Островский. Драматург всея руси - Замостьянов Арсений Александрович. Страница 1
Островский. Драматург всея Руси
сост. Замостьянов А. А.
© Замостьянов А. А., сост
© ООО «Издательство Родина», 2023
Отец русского театра
200 лет назад, 12 апреля 1823 года, родился Александр Островский – самый популярный и плодовитый русский драматург, классик золотого века нашей культуры, который по праву стоит в одном ряду с Тургеневым, Достоевским, Львом Толстым – современниками, каждый из которых знал и любил его драмы. Островский создал театральный репертуар для сотен русских театров – написал под 50 оригинальных пьес и дюжину переводных.

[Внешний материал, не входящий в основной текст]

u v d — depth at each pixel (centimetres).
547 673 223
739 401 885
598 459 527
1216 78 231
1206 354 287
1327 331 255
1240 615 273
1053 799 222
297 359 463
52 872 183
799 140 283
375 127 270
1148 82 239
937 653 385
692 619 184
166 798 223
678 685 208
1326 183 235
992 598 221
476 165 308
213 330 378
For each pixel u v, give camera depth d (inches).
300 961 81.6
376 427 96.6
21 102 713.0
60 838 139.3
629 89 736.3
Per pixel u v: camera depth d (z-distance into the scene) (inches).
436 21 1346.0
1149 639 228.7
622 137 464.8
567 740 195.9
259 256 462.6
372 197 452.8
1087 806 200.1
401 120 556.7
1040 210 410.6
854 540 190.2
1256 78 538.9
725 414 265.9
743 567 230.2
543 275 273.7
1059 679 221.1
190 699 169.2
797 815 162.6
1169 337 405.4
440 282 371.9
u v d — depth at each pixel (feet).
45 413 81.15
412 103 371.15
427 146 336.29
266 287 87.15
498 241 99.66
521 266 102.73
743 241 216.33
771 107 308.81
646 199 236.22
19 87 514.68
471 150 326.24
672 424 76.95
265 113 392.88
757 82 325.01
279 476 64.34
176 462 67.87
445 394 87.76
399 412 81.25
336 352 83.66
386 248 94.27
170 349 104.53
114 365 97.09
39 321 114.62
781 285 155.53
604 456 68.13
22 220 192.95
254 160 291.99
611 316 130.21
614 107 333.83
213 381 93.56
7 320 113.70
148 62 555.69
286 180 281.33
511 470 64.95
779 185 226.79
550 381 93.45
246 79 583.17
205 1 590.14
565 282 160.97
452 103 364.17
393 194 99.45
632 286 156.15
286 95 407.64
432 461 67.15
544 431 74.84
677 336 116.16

Александр Николаевич Островский
Сын юриста
Певец (хотя и далеко не всегда восторженный!) московского купечества, «Коломб Замоскворечья», он родился вовсе не в торговой семье. Родители Островского происходили из духовного сословия, но отец избрал для себя другое поприще – юридическое. Он собрал недурную библиотеку, которая стала для сына «вратами учености». Будущий драматург изучил семь языков, русскую литературу знал в совершенстве, да и в законах был докой. Но больше всего любил театр. Он считал его и кафедрой, с которой можно просвещать людей, и волшебством – и рано почувствовал свое призвание писть именно для театра. Жили они в Замоскворечье – и Александр с детства хорошо знал купеческий быт. Его-то он и намеревался вывести на сцену. Но сперва Островский послушался отца, поступив на юридический факультет университета, хотя терпеть не мог правоведения.
Литературный драматург
Впрочем, он не внял родительским запретам, когда завел роман с «московской мещанкой» Агафьей Ивановной, которая, по-видимому, был дочерью крепостных крестьян. «Ей он был многим обязан по части знания быта и, главное, языка, разговоров, бесчисленных оттенков юмора и краснобайства обитателей московских урочищ», – вспоминал писатель Петр Боборыкин. Она слыл отличной хозяйкой, 20 лет переживала с Островским и беды, и радости, всё ему прощала, при этом держалась удивительно скромно, как будто стесняясь своего происхождения, хотя драматург терпеть не мог сословного чванства. Его театральная жизнь, как это ни банально, стала чередой взлетов и падений. Поначалу Островский стал литературным драматургом». То есть, его пьесы печатались в журналах, но не появлялись на сцене.
Полицейский надзор
Пожалуй, первой серьезной пьесой Островского стал «Банкрот» («Свой люди – сочтемся!»). Ее удалось опубликовать в журнале «Московитянин» и даже выпустить отдельным изданием. Лев Толстой назвал Островского «гениальным драматическим писателем». Но сценическая судьба «Банкрота» оказалась трудной. Отзыв цензуры оказался немилосердным: «Все действующие лица: купец, его дочь, стряпчий, приказчик и сваха, отъявленные мерзавцы. Разговоры грязны, вся пьеса обидна для русского купечества». Пьесу запретили, а автор – как кур в ощип – попал под полицейский надзор.
Триумфальные сани
Зато в историю театр вошел студеный вечер 14 января 1853 года. Первая полноценная премьера Островского – «Не в свои сани не садись». Москва, переполненный зал Большого театра, в котором в те времена давали не только оперы и балеты, но и драматические спектакли.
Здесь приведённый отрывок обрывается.